WORK ORDER —
Except for the pictures, write out all the records that follow exactly.

===== AVAILABLE DATA =====

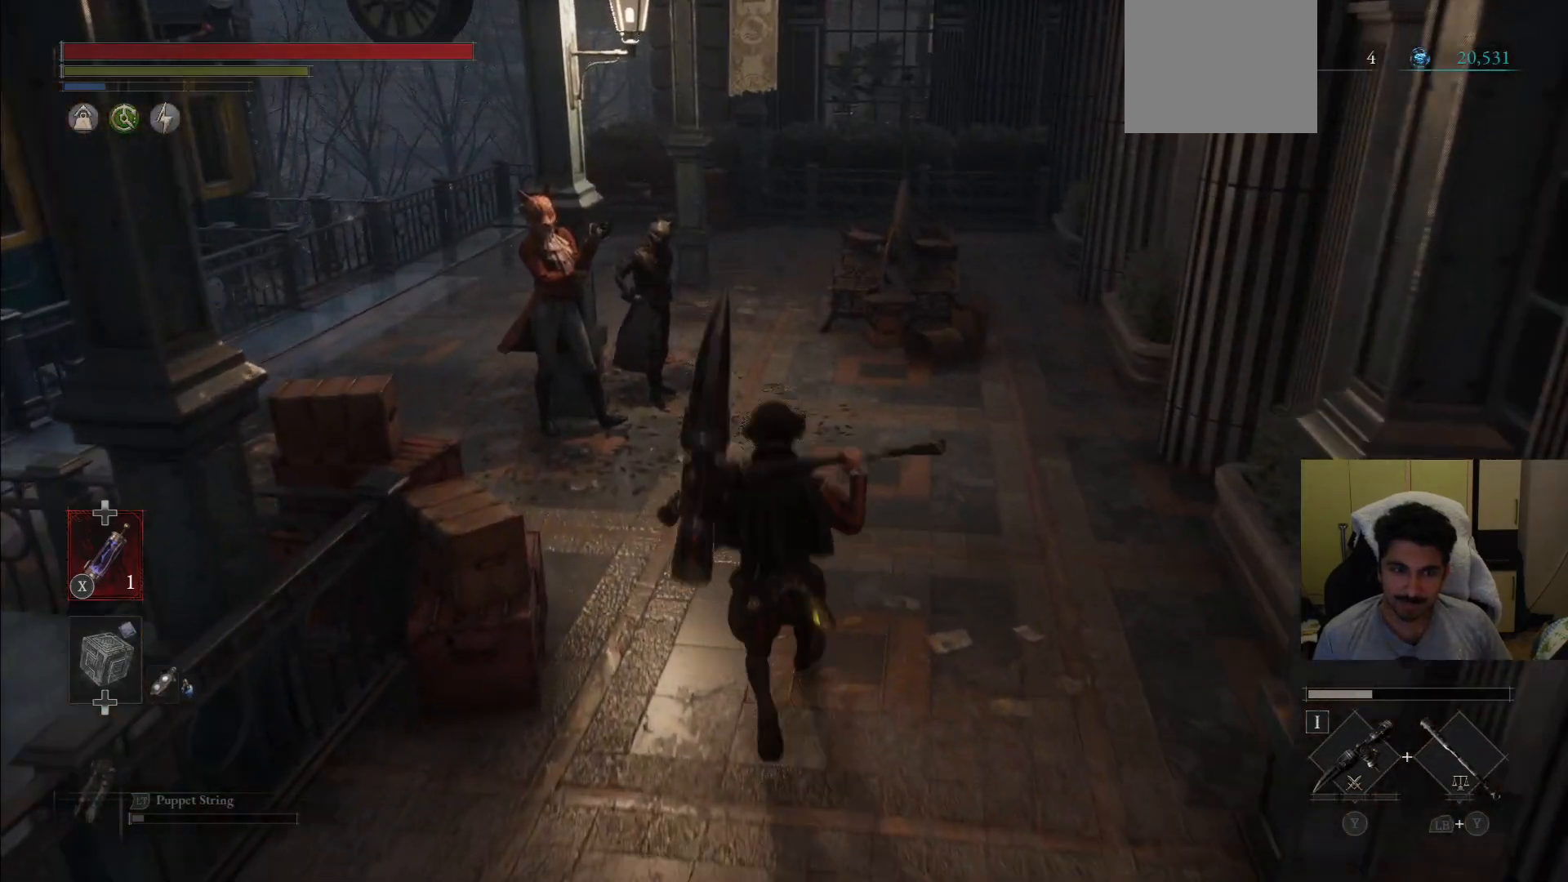
{"buttons": [], "left_stick": "down", "right_stick": "right", "events": [[500, "left_stick", "down"], [500, "right_stick", "right"]]}
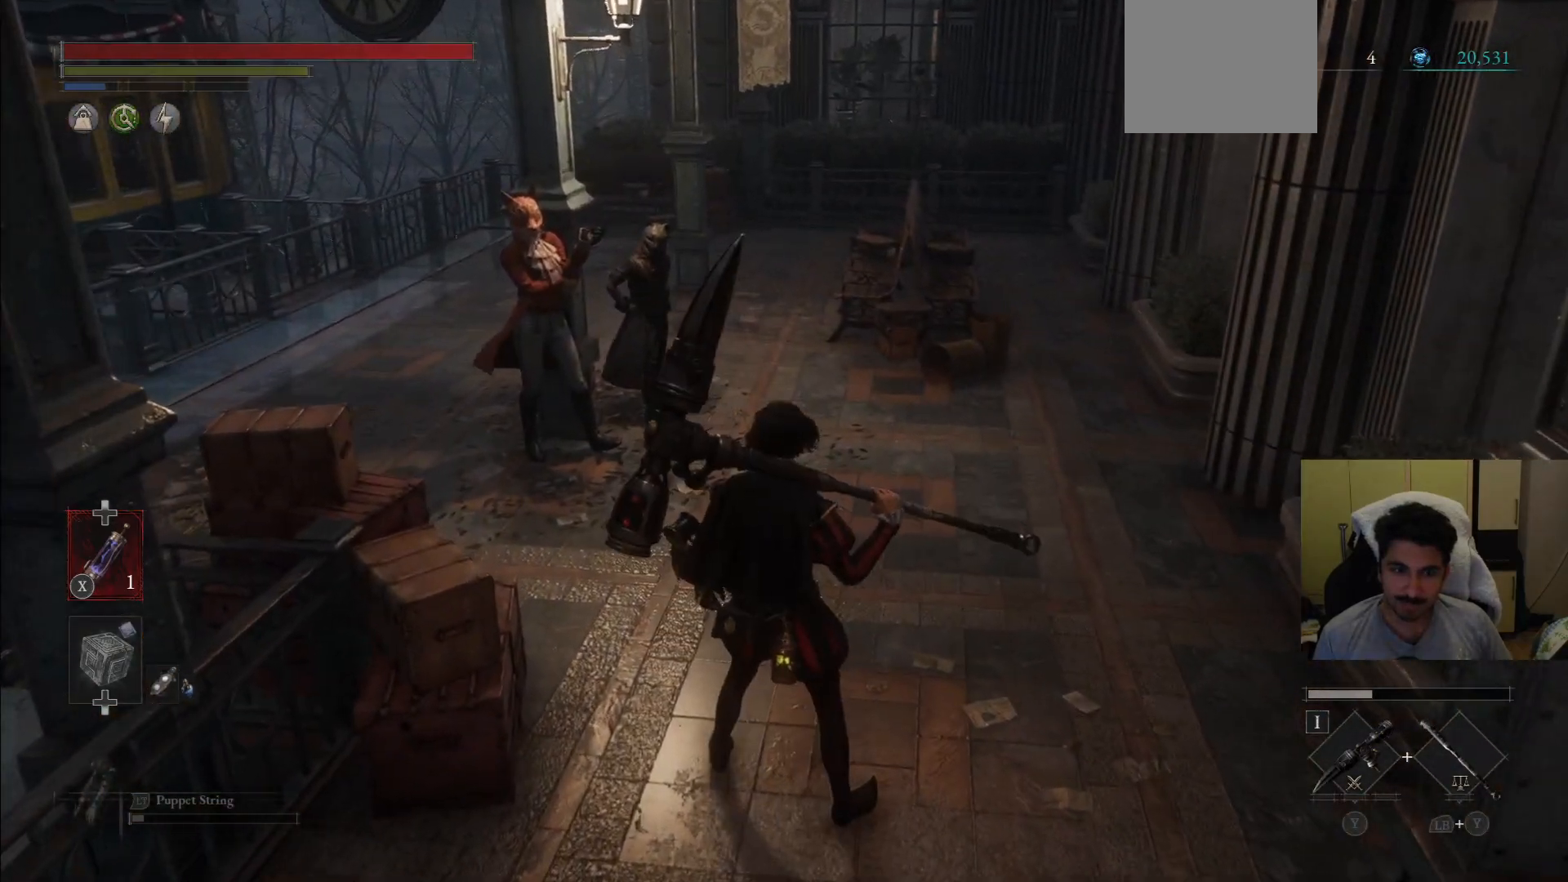
{"buttons": [], "left_stick": "up-right", "right_stick": "right", "events": [[83, "left_stick", "down-right"], [500, "left_stick", "up-right"]]}
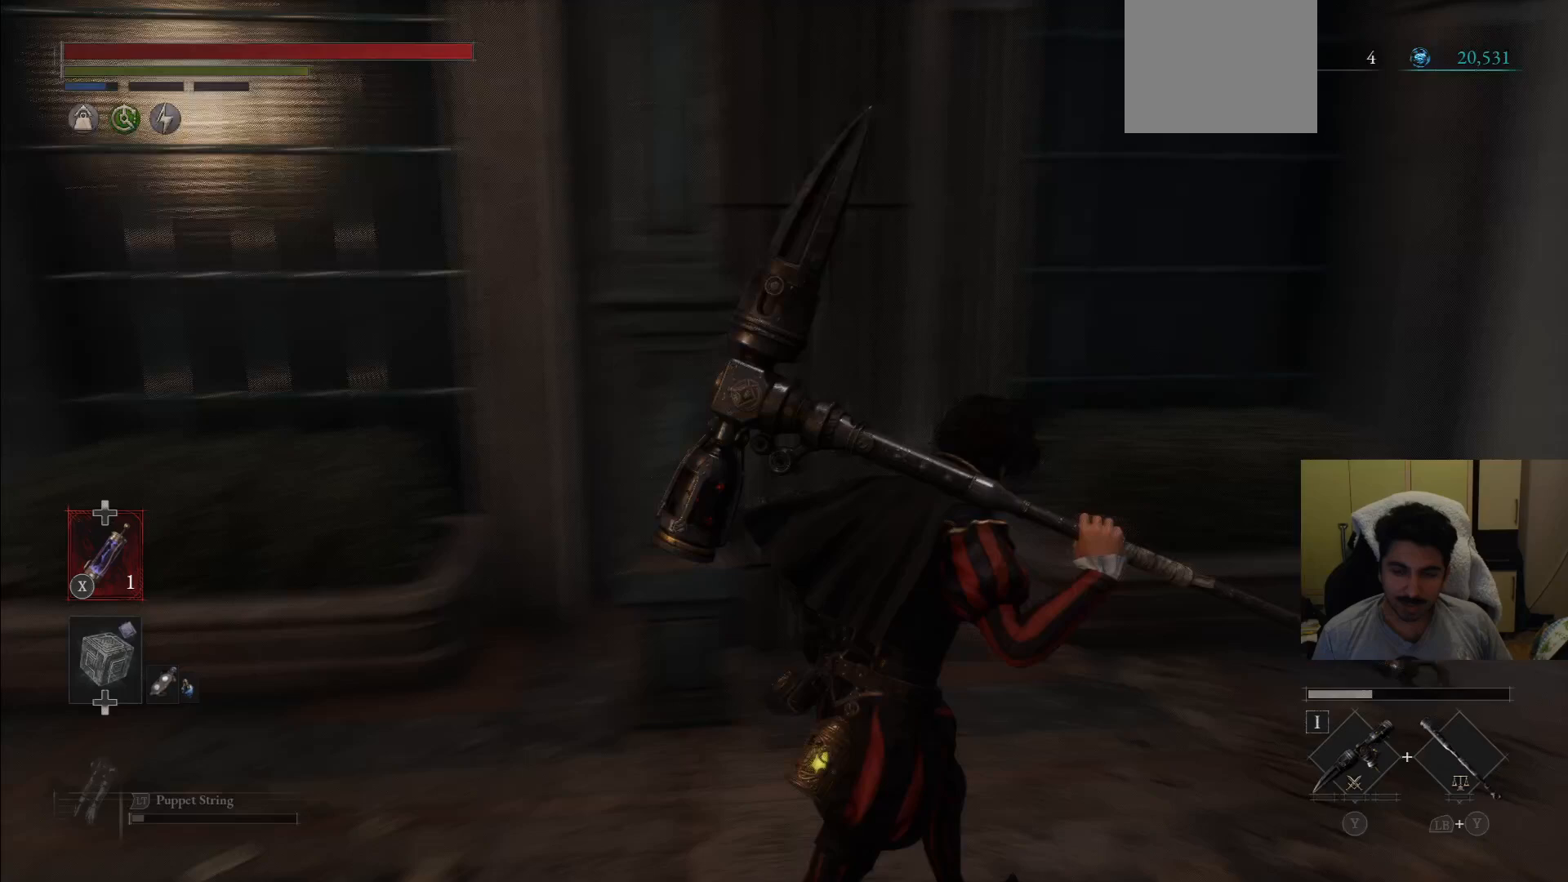
{"buttons": ["CIRCLE"], "left_stick": "up-right", "right_stick": "center"}
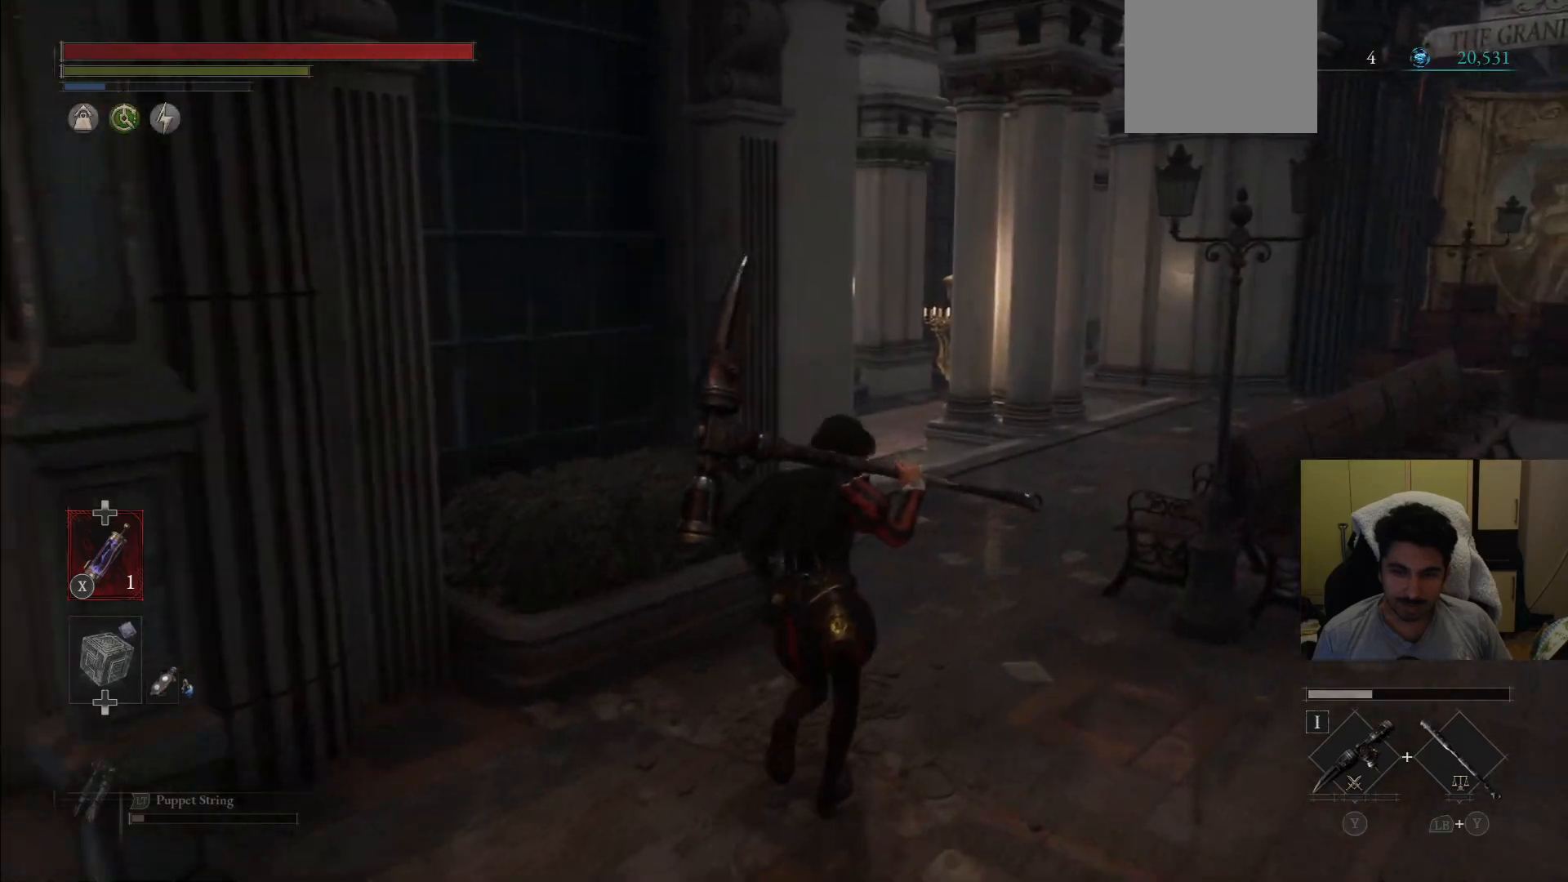
{"buttons": ["CIRCLE"], "left_stick": "up-right", "right_stick": "center"}
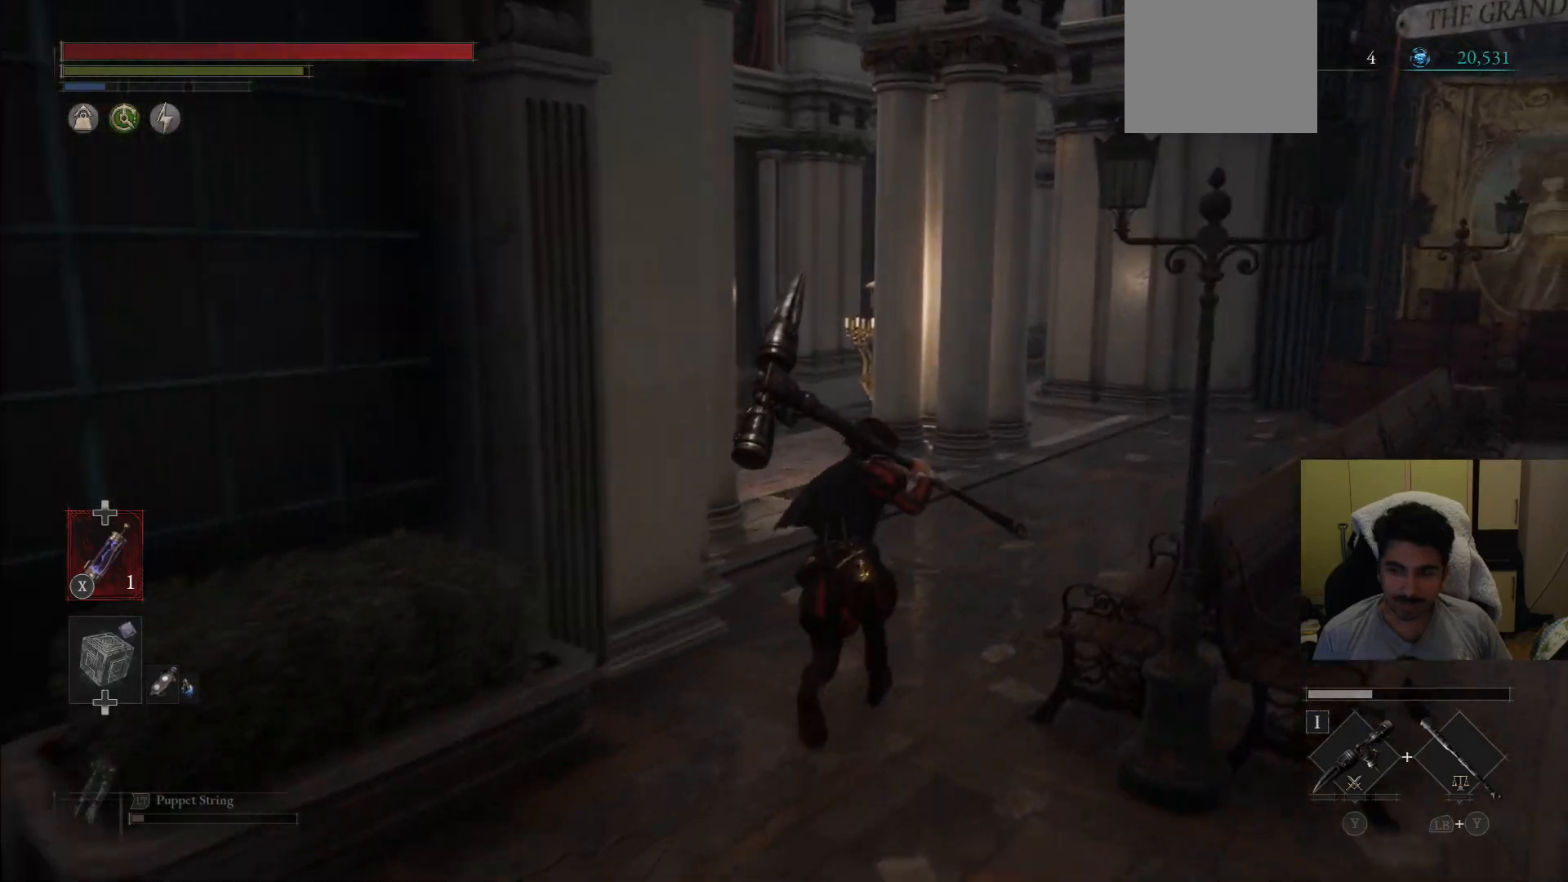
{"buttons": ["CIRCLE"], "left_stick": "up-left", "right_stick": "center", "events": [[146, "left_stick", "up"], [500, "left_stick", "up-left"]]}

=====

ANSWER TO THIS TASK —
{"buttons": [], "left_stick": "down", "right_stick": "right", "events": [[500, "left_stick", "down"], [500, "right_stick", "right"]]}
{"buttons": [], "left_stick": "up-right", "right_stick": "right", "events": [[83, "left_stick", "down-right"], [500, "left_stick", "up-right"]]}
{"buttons": ["CIRCLE"], "left_stick": "up-right", "right_stick": "center"}
{"buttons": ["CIRCLE"], "left_stick": "up-right", "right_stick": "center"}
{"buttons": ["CIRCLE"], "left_stick": "up-left", "right_stick": "center", "events": [[146, "left_stick", "up"], [500, "left_stick", "up-left"]]}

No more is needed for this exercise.